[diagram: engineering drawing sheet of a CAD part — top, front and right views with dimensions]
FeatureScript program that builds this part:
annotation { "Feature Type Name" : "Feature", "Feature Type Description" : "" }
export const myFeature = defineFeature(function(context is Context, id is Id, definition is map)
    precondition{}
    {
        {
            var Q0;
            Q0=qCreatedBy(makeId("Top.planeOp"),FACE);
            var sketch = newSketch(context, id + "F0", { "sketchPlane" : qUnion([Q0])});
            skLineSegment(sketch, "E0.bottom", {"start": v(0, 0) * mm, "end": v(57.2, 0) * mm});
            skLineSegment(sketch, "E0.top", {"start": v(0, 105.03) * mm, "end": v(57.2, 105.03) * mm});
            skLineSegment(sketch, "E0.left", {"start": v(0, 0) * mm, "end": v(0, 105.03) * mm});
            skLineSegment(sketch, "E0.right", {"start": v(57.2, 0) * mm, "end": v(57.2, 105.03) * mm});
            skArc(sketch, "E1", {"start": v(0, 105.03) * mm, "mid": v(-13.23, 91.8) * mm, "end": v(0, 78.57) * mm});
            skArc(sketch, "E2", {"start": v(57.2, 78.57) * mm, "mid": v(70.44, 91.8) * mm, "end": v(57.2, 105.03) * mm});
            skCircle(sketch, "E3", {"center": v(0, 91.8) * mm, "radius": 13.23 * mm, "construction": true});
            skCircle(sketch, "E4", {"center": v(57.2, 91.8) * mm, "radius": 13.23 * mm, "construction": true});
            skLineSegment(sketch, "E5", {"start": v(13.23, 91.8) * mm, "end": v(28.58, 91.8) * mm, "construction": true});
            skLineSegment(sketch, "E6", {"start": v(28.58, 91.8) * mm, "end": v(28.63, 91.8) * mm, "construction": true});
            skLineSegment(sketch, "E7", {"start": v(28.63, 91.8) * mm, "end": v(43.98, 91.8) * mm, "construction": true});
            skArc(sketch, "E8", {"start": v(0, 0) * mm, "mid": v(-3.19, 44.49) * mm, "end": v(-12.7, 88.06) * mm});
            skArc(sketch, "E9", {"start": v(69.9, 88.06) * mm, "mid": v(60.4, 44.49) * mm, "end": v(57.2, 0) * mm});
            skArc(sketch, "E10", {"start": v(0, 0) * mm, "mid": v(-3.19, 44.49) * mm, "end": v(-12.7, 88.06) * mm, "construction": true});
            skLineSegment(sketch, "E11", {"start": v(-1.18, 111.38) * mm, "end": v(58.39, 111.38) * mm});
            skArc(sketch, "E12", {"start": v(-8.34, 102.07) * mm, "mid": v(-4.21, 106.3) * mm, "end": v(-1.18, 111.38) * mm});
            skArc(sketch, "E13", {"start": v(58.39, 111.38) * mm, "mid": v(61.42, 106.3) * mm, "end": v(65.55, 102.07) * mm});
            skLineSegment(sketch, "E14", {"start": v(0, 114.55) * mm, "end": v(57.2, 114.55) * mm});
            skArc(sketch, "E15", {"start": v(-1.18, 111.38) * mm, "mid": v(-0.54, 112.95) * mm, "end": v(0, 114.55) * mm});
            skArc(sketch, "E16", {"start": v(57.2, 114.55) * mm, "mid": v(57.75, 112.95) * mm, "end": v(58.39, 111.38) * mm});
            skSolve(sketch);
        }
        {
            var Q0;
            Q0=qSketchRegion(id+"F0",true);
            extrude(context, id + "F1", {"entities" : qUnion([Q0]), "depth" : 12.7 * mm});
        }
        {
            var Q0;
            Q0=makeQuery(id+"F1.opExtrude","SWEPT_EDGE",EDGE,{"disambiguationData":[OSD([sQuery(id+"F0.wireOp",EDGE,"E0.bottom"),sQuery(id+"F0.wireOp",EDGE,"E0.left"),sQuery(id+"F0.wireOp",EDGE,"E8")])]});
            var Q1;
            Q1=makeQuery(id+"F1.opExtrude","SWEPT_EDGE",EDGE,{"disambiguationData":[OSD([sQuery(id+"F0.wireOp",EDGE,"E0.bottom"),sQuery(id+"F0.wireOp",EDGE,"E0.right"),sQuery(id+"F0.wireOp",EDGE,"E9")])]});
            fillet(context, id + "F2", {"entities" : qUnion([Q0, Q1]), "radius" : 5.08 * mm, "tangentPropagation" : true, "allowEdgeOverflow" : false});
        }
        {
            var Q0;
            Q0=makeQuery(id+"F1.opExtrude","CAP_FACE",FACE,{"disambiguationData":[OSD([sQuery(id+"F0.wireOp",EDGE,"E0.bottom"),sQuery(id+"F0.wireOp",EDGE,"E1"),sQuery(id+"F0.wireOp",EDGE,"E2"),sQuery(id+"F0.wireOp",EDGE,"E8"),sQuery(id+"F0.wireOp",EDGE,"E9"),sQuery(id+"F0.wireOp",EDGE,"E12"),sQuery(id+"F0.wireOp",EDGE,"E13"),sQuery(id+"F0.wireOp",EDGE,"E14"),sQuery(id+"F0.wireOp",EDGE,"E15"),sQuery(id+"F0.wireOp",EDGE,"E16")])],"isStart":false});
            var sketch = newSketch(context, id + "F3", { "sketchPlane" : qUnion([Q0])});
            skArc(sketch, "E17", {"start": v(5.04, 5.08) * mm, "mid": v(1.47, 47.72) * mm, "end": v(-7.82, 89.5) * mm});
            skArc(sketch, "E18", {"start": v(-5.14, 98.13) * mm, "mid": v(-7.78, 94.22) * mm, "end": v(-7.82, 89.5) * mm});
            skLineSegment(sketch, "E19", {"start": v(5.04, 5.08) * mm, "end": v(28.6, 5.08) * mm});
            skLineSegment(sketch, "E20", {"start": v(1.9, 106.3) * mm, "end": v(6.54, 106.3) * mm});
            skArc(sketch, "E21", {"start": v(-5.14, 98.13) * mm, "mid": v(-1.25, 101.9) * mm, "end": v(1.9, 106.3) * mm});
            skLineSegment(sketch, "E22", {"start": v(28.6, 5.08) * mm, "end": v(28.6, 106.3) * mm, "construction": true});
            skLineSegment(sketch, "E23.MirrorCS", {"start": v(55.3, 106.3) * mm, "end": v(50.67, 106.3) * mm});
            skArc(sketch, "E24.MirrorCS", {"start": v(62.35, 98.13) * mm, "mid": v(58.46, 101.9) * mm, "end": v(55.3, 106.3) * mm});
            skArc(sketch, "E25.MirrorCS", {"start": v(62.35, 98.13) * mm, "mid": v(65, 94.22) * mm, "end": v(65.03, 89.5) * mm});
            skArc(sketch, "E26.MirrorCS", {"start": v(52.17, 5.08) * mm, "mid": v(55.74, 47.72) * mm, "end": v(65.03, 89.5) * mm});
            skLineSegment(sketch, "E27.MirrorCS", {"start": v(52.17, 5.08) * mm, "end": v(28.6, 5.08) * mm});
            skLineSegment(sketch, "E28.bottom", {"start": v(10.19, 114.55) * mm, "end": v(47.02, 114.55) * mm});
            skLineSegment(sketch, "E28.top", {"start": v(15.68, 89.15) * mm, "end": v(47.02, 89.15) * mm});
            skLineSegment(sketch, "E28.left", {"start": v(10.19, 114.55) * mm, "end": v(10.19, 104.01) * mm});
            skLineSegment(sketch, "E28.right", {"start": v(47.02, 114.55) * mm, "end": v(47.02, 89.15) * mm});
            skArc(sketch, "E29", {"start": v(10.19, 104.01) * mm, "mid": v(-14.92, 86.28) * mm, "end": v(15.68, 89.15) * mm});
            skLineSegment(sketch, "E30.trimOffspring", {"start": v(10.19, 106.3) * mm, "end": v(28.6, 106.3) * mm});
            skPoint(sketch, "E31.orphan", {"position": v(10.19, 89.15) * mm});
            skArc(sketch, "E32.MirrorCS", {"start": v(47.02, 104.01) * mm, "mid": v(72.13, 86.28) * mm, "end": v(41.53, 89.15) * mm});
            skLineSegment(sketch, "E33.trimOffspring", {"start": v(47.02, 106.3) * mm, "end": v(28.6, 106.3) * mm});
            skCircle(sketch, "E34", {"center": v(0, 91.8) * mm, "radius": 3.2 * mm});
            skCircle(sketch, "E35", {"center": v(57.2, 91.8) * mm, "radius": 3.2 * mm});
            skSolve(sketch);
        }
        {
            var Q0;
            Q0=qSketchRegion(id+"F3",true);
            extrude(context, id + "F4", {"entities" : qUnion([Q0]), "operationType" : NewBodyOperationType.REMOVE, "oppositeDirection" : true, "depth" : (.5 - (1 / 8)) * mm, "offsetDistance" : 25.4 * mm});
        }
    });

::::

» **TASK STATEMENT**: Reproduce the material verbatim from its first line through the line containing "v(69.9, 88.06) *", including both of those lines.

» **SOLUTION TO THIS TASK**:
[diagram: engineering drawing sheet of a CAD part — top, front and right views with dimensions]
FeatureScript program that builds this part:
annotation { "Feature Type Name" : "Feature", "Feature Type Description" : "" }
export const myFeature = defineFeature(function(context is Context, id is Id, definition is map)
    precondition{}
    {
        {
            var Q0;
            Q0=qCreatedBy(makeId("Top.planeOp"),FACE);
            var sketch = newSketch(context, id + "F0", { "sketchPlane" : qUnion([Q0])});
            skLineSegment(sketch, "E0.bottom", {"start": v(0, 0) * mm, "end": v(57.2, 0) * mm});
            skLineSegment(sketch, "E0.top", {"start": v(0, 105.03) * mm, "end": v(57.2, 105.03) * mm});
            skLineSegment(sketch, "E0.left", {"start": v(0, 0) * mm, "end": v(0, 105.03) * mm});
            skLineSegment(sketch, "E0.right", {"start": v(57.2, 0) * mm, "end": v(57.2, 105.03) * mm});
            skArc(sketch, "E1", {"start": v(0, 105.03) * mm, "mid": v(-13.23, 91.8) * mm, "end": v(0, 78.57) * mm});
            skArc(sketch, "E2", {"start": v(57.2, 78.57) * mm, "mid": v(70.44, 91.8) * mm, "end": v(57.2, 105.03) * mm});
            skCircle(sketch, "E3", {"center": v(0, 91.8) * mm, "radius": 13.23 * mm, "construction": true});
            skCircle(sketch, "E4", {"center": v(57.2, 91.8) * mm, "radius": 13.23 * mm, "construction": true});
            skLineSegment(sketch, "E5", {"start": v(13.23, 91.8) * mm, "end": v(28.58, 91.8) * mm, "construction": true});
            skLineSegment(sketch, "E6", {"start": v(28.58, 91.8) * mm, "end": v(28.63, 91.8) * mm, "construction": true});
            skLineSegment(sketch, "E7", {"start": v(28.63, 91.8) * mm, "end": v(43.98, 91.8) * mm, "construction": true});
            skArc(sketch, "E8", {"start": v(0, 0) * mm, "mid": v(-3.19, 44.49) * mm, "end": v(-12.7, 88.06) * mm});
            skArc(sketch, "E9", {"start": v(69.9, 88.06) * mm, "mid": v(60.4, 44.49) * mm, "end": v(57.2, 0) * mm});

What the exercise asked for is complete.